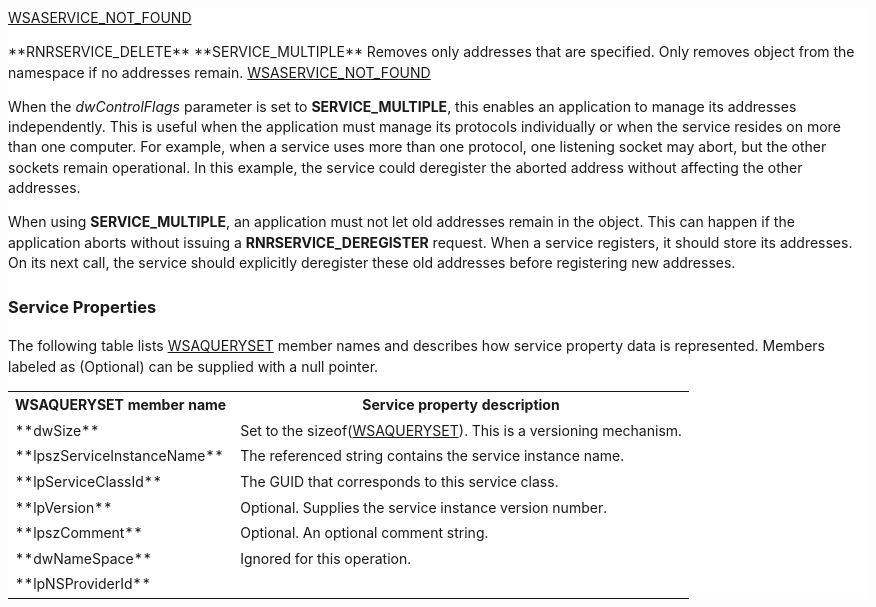 <a href="/windows/desktop/WinSock/windows-sockets-error-codes-2">WSASERVICE_NOT_FOUND</a>
</td>
</tr>
<tr>
<td>**RNRSERVICE_DELETE**</td>
<td>**SERVICE_MULTIPLE**</td>
<td>Removes only addresses that are specified. Only removes object from the namespace if no addresses remain.</td>
<td>
<a href="/windows/desktop/WinSock/windows-sockets-error-codes-2">WSASERVICE_NOT_FOUND</a>
</td>
</tr>
</table>
 

When the  <i>dwControlFlags</i> parameter is set to **SERVICE_MULTIPLE**, this enables an application to manage its addresses independently. This is useful when the application must manage its protocols individually or when the service resides on more than one computer. For example, when a service uses more than one protocol, one listening socket may abort, but the other sockets remain operational. In this example, the service could deregister the aborted address without affecting the other addresses.

When using **SERVICE_MULTIPLE**, an application must not let old addresses remain in the object. This can happen if the application aborts without issuing a **RNRSERVICE_DEREGISTER** request. When a service registers, it should store its addresses. On its next call, the service should explicitly deregister these old addresses before registering new addresses.

<h3><a id="Service_Properties"></a><a id="service_properties"></a><a id="SERVICE_PROPERTIES"></a>Service Properties</h3>
The following table lists <a href="/windows/desktop/api/winsock2/ns-winsock2-wsaquerysetw">WSAQUERYSET</a> member names and describes how service property data is represented. Members labeled as (Optional) can be supplied with a null pointer.

<table>
<tr>
<th>WSAQUERYSET member name</th>
<th>Service property description</th>
</tr>
<tr>
<td>**dwSize**</td>
<td>Set to the sizeof(<a href="/windows/desktop/api/winsock2/ns-winsock2-wsaquerysetw">WSAQUERYSET</a>). This is a versioning mechanism.</td>
</tr>
<tr>
<td>**lpszServiceInstanceName**</td>
<td>The referenced string contains the service instance name.</td>
</tr>
<tr>
<td>**lpServiceClassId**</td>
<td>The GUID that corresponds to this service class.</td>
</tr>
<tr>
<td>**lpVersion**</td>
<td>Optional. Supplies the service instance version number.</td>
</tr>
<tr>
<td>**lpszComment**</td>
<td>Optional. An optional comment string.</td>
</tr>
<tr>
<td>**dwNameSpace**</td>
<td>Ignored for this operation.</td>
</tr>
<tr>
<td>**lpNSProviderId**</td>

## Your assignment:
Omitting the images, transcribe every record exactly.

## Task answer:
 <a href="/windows/desktop/WinSock/windows-sockets-error-codes-2">WSASERVICE_NOT_FOUND</a>
</td>
</tr>
<tr>
<td>**RNRSERVICE_DELETE**</td>
<td>**SERVICE_MULTIPLE**</td>
<td>Removes only addresses that are specified. Only removes object from the namespace if no addresses remain.</td>
<td>
<a href="/windows/desktop/WinSock/windows-sockets-error-codes-2">WSASERVICE_NOT_FOUND</a>
</td>
</tr>
</table>
 

When the  <i>dwControlFlags</i> parameter is set to **SERVICE_MULTIPLE**, this enables an application to manage its addresses independently. This is useful when the application must manage its protocols individually or when the service resides on more than one computer. For example, when a service uses more than one protocol, one listening socket may abort, but the other sockets remain operational. In this example, the service could deregister the aborted address without affecting the other addresses.

When using **SERVICE_MULTIPLE**, an application must not let old addresses remain in the object. This can happen if the application aborts without issuing a **RNRSERVICE_DEREGISTER** request. When a service registers, it should store its addresses. On its next call, the service should explicitly deregister these old addresses before registering new addresses.

<h3><a id="Service_Properties"></a><a id="service_properties"></a><a id="SERVICE_PROPERTIES"></a>Service Properties</h3>
The following table lists <a href="/windows/desktop/api/winsock2/ns-winsock2-wsaquerysetw">WSAQUERYSET</a> member names and describes how service property data is represented. Members labeled as (Optional) can be supplied with a null pointer.

<table>
<tr>
<th>WSAQUERYSET member name</th>
<th>Service property description</th>
</tr>
<tr>
<td>**dwSize**</td>
<td>Set to the sizeof(<a href="/windows/desktop/api/winsock2/ns-winsock2-wsaquerysetw">WSAQUERYSET</a>). This is a versioning mechanism.</td>
</tr>
<tr>
<td>**lpszServiceInstanceName**</td>
<td>The referenced string contains the service instance name.</td>
</tr>
<tr>
<td>**lpServiceClassId**</td>
<td>The GUID that corresponds to this service class.</td>
</tr>
<tr>
<td>**lpVersion**</td>
<td>Optional. Supplies the service instance version number.</td>
</tr>
<tr>
<td>**lpszComment**</td>
<td>Optional. An optional comment string.</td>
</tr>
<tr>
<td>**dwNameSpace**</td>
<td>Ignored for this operation.</td>
</tr>
<tr>
<td>**lpNSProviderId**</td>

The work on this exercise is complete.